• [阅读材料]
•••••

NEFU 2016省赛演练一 B题（递推）

HK

Problem:B

Time Limit:2000ms

Memory Limit:65535K

Description

yy is interested in numbers and yy numbers all of the day, Now yy give us the definition of the HK of a decimal number: if(0 <= x < 10)  HK(x) = x, else HK(bit[1]bit[2]..bit[nBit]) = HK(bit[1] + bit[2] +...+bit[nBit]), such as HK(2) = 2, HK(364) = HK(3 + 6 + 4) = HK(13) = HK(1 + 3) = HK(4) = 4. As you can see is easy to a decimal number X's HK(X),  but now yy want to know the smallest x such in the range of 1 to x (1 and x included, x >= 1)  that there exist n decimal numbers who's HK(x) = m.

Input

There are multi case end with EOF
Each  case has two numbers n, m as described above (0 <= n < 10^10000, 1<= m <= 9) 

Output

Every case print like this "Case #cas: k" k is the casenumber, k is the smallest x mod 1000000007. If there is no answer just let k = -1.

•••••

[关键点对应数据]
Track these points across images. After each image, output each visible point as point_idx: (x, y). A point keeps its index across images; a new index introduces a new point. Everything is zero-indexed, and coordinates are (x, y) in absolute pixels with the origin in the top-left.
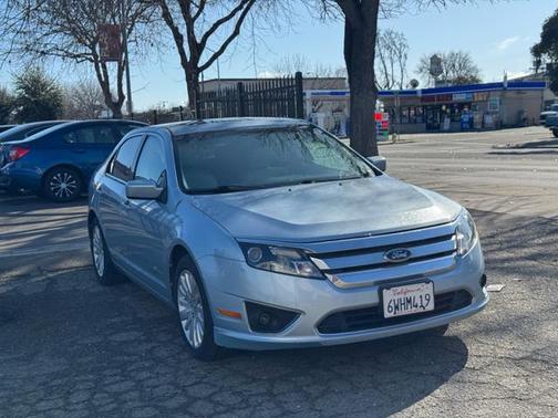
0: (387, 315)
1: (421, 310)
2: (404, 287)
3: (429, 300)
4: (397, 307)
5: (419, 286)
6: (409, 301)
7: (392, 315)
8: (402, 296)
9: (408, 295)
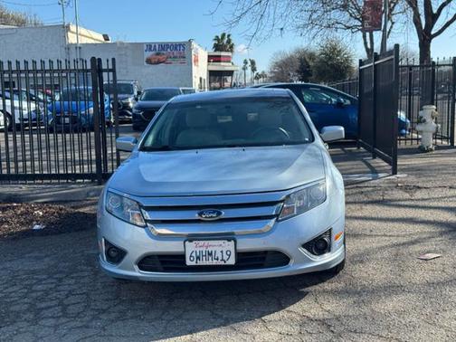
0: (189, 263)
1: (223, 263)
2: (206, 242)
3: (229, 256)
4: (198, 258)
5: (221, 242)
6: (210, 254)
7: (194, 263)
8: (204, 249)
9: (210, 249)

•••••

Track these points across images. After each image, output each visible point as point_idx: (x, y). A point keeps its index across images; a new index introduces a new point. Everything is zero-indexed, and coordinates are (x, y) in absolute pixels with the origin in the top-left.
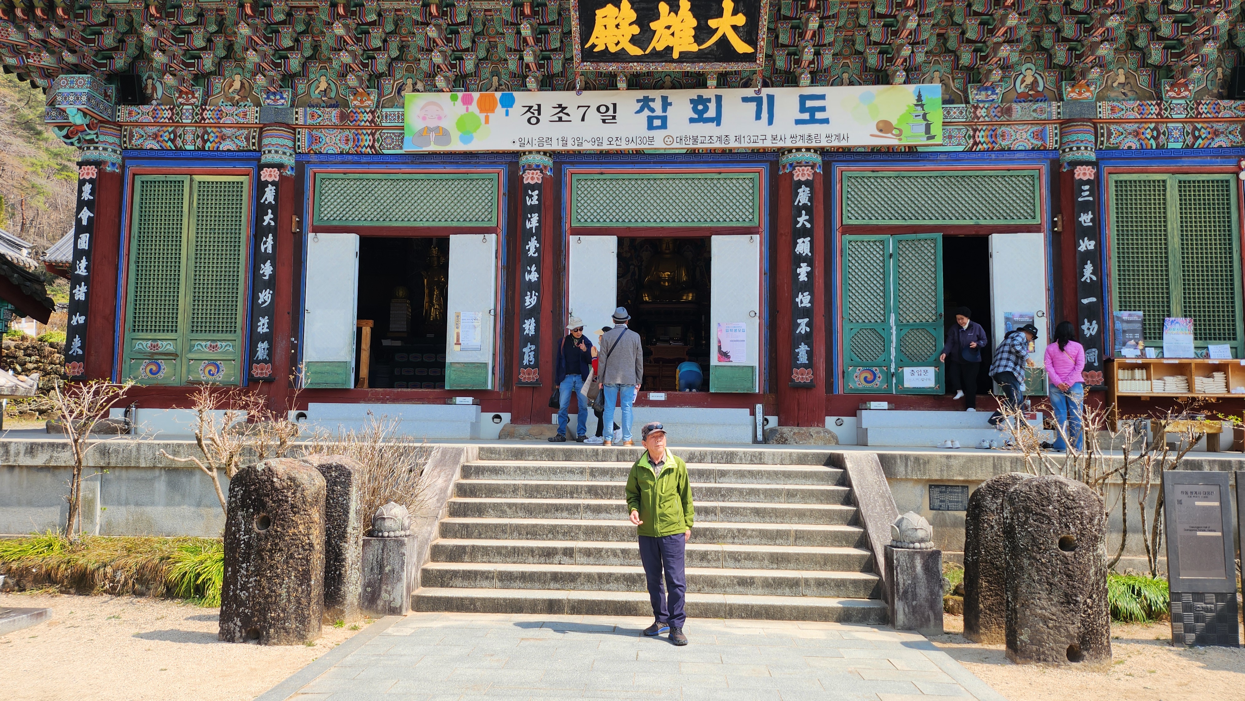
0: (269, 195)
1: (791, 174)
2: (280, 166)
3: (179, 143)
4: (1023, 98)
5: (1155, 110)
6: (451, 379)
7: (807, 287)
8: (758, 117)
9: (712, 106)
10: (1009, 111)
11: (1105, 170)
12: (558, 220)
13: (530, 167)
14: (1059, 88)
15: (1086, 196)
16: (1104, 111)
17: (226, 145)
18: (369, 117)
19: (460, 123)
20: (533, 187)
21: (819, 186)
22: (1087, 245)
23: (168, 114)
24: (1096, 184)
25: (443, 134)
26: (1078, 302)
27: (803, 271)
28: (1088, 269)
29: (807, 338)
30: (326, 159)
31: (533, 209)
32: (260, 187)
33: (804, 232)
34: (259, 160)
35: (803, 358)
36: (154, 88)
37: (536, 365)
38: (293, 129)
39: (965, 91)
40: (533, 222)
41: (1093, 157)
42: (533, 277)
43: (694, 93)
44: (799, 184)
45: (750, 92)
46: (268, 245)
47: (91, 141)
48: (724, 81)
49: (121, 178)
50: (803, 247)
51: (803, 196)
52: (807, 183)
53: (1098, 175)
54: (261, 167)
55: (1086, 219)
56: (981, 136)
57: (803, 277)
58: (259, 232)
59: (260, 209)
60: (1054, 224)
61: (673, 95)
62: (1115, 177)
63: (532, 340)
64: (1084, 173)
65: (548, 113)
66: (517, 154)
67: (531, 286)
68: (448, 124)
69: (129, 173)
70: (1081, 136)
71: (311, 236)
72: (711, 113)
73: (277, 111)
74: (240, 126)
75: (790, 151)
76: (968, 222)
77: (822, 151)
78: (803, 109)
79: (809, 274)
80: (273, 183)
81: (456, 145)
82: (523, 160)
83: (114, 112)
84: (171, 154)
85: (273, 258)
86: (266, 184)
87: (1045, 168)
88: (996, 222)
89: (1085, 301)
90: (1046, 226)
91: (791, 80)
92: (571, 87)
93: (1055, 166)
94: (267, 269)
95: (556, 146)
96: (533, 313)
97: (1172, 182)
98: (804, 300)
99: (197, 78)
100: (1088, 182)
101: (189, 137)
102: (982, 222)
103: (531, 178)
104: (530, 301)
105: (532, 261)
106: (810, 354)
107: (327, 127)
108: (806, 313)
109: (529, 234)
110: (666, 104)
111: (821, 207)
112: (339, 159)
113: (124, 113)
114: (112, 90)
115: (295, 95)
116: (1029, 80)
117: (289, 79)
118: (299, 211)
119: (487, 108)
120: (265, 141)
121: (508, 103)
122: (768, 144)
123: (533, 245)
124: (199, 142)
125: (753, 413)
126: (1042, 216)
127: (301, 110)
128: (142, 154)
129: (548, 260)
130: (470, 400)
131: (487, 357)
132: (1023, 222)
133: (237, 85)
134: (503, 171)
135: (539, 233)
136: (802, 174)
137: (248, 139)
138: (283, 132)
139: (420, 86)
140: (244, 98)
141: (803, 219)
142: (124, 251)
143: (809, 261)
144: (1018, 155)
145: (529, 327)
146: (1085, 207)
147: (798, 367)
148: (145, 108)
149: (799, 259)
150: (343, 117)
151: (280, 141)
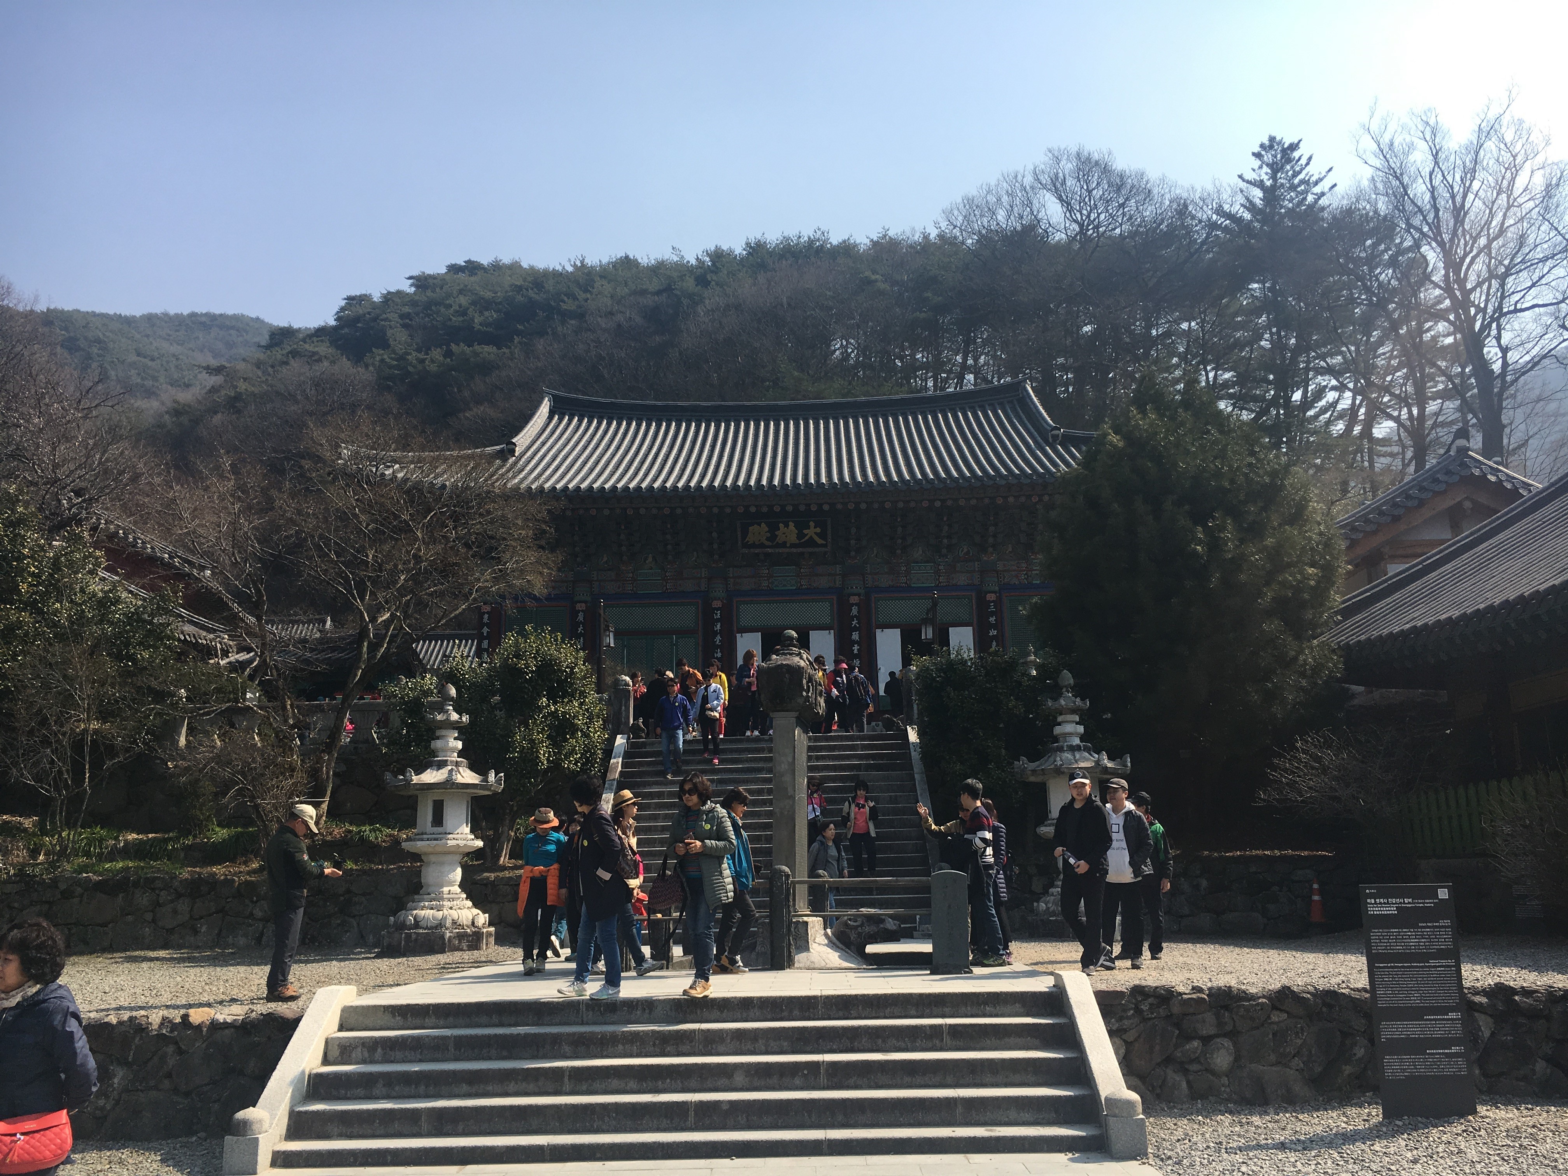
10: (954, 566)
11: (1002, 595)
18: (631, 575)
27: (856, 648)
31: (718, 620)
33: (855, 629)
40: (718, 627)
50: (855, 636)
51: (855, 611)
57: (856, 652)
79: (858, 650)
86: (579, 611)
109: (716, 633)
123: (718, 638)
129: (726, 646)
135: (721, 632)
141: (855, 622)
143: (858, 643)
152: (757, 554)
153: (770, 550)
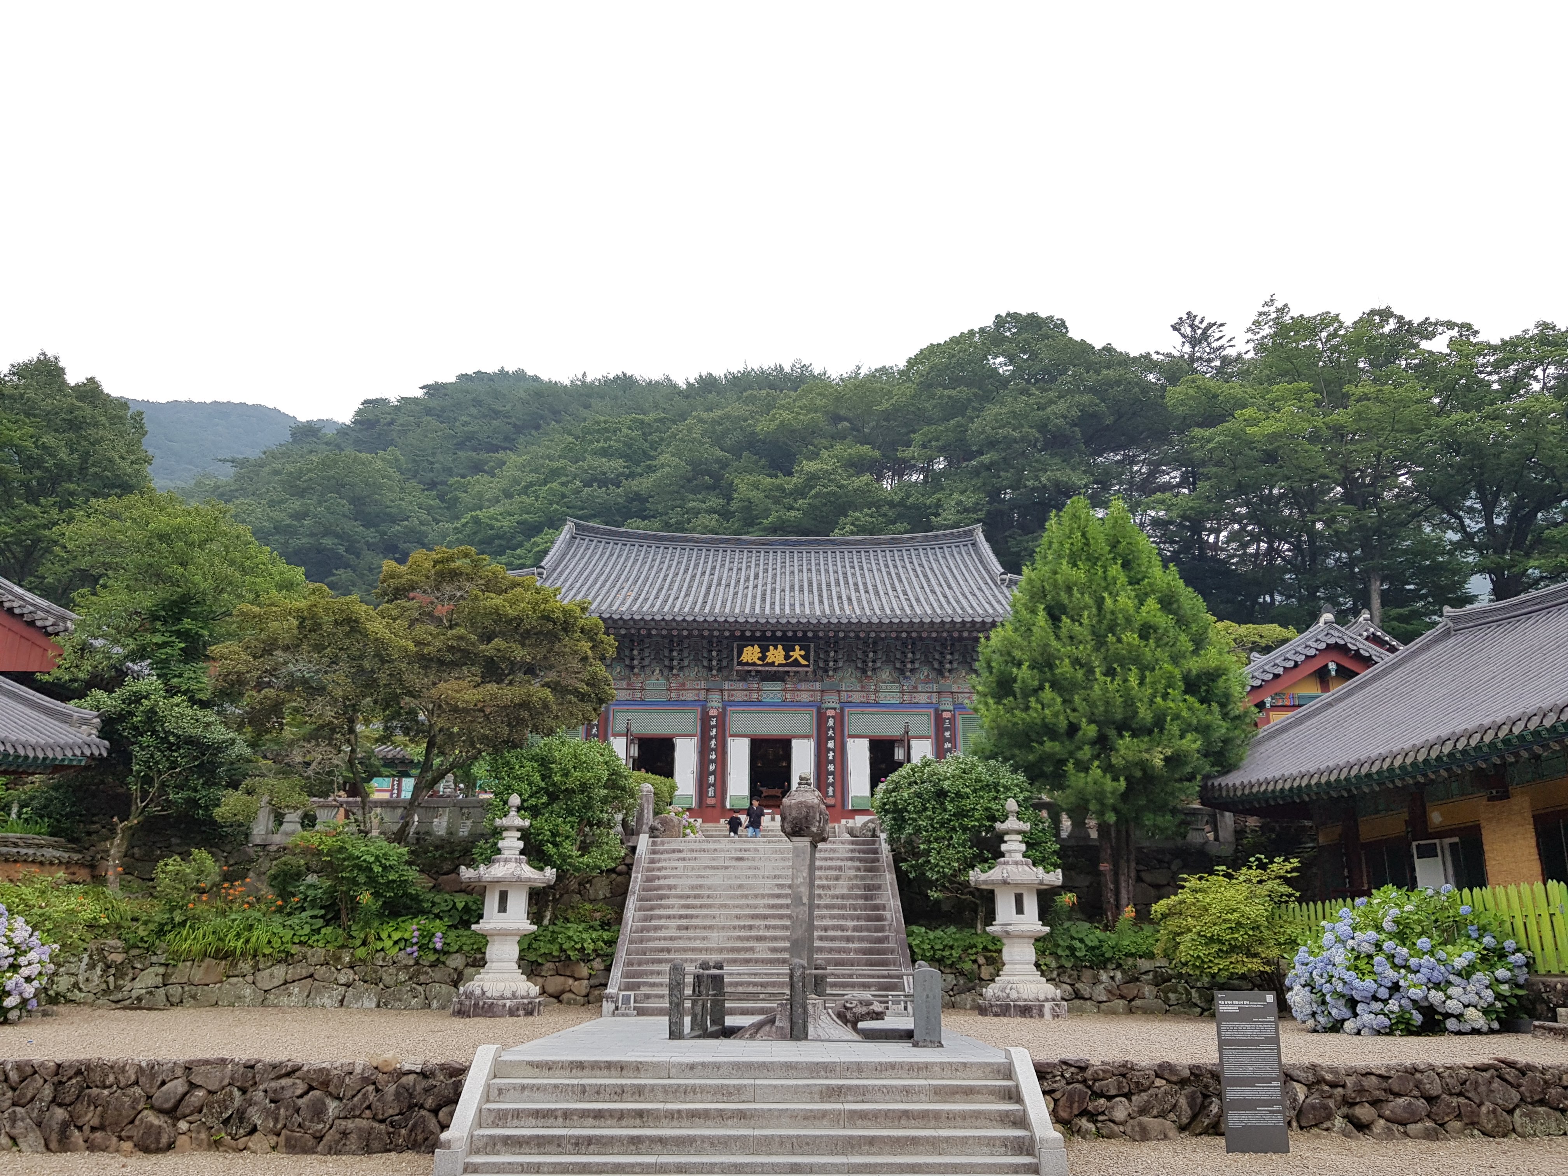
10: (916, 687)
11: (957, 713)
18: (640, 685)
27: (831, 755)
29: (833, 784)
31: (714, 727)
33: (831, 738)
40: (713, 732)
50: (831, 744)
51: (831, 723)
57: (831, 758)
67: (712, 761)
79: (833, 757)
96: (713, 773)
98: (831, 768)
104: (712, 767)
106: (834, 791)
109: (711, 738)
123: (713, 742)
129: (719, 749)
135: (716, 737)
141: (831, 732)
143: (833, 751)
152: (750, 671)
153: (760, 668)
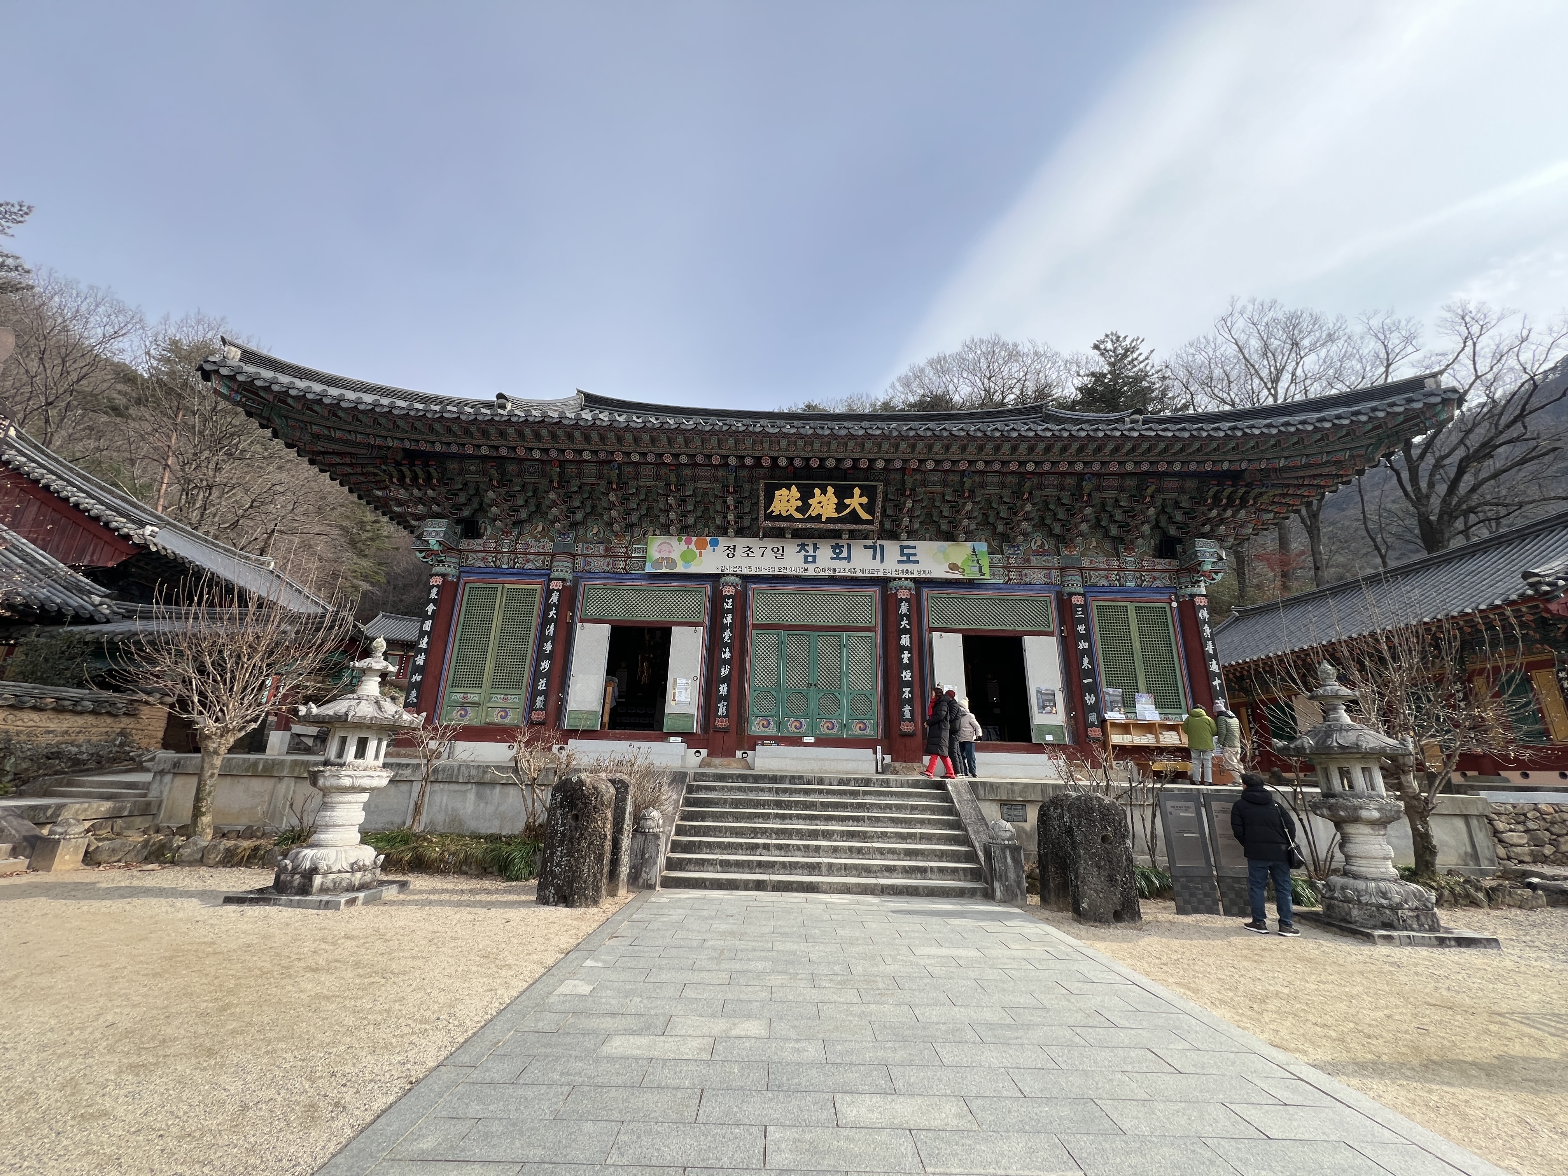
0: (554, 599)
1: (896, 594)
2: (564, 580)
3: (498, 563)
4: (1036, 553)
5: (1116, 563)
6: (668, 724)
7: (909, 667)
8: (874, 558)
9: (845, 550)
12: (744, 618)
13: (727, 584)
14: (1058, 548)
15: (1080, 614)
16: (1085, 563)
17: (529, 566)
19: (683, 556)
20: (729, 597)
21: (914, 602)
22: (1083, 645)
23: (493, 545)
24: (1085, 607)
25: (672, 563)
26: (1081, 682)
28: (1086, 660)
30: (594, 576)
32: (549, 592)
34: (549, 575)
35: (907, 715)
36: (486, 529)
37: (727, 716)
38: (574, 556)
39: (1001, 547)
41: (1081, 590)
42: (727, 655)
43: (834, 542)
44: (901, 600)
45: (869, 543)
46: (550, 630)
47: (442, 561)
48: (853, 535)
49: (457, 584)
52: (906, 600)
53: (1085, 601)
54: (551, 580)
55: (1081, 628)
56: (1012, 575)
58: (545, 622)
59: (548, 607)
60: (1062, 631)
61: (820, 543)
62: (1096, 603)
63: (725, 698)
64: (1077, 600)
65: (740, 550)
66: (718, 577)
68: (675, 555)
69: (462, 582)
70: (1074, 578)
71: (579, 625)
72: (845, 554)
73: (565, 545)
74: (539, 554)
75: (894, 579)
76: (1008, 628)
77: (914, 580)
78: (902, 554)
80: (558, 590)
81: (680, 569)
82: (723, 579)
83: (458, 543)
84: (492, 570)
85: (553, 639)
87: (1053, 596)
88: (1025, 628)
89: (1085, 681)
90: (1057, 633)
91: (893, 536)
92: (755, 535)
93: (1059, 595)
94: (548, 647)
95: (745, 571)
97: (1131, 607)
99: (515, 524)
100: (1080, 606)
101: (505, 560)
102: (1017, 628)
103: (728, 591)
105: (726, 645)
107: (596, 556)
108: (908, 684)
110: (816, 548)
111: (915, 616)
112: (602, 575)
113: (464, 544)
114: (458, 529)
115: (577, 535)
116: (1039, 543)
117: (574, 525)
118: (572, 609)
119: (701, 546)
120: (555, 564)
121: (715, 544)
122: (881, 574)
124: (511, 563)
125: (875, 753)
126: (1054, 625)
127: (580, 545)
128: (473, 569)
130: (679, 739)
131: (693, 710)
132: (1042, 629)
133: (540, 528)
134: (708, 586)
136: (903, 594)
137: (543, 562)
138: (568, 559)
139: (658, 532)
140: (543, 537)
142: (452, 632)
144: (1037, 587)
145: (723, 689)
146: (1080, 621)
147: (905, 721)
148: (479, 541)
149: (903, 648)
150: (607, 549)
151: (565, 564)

•••••

• [必做任务]
1 - 请把阅读材料中从"Memory Limit:65535K"开始、一直到"10^10000, 1<= m <= 9)"为止的这段文字原样重新输入一遍。
2 - 根据阅读材料中HK的定义，为什么HK(364)等于4？
作答时无需参考这些条目。

• [答案部分]
1 -
Memory Limit:65535K

Description

yy is interested in numbers and yy numbers all of the day, Now yy give us the definition of the HK of a decimal number: if(0 <= x < 10)  HK(x) = x, else HK(bit[1]bit[2]..bit[nBit]) = HK(bit[1] + bit[2] +...+bit[nBit]), such as HK(2) = 2, HK(364) = HK(3 + 6 + 4) = HK(13) = HK(1 + 3) = HK(4) = 4. As you can see is easy to a decimal number X's HK(X),  but now yy want to know the smallest x such in the range of 1 to x (1 and x included, x >= 1)  that there exist n decimal numbers who's HK(x) = m.

Input

There are multi case end with EOF
Each  case has two numbers n, m as described above (0 <= n < 10^10000, 1<= m <= 9)

2 - 按定义，x不小于10时，HK(x)等于其各位数字之和的HK值，所以HK(364) = HK(3 + 6 + 4) = HK(13)。13仍不小于10，于是再求HK(1 + 3) = HK(4)。4落在0到9之间，HK(4)就是4本身，因此HK(364) = 4。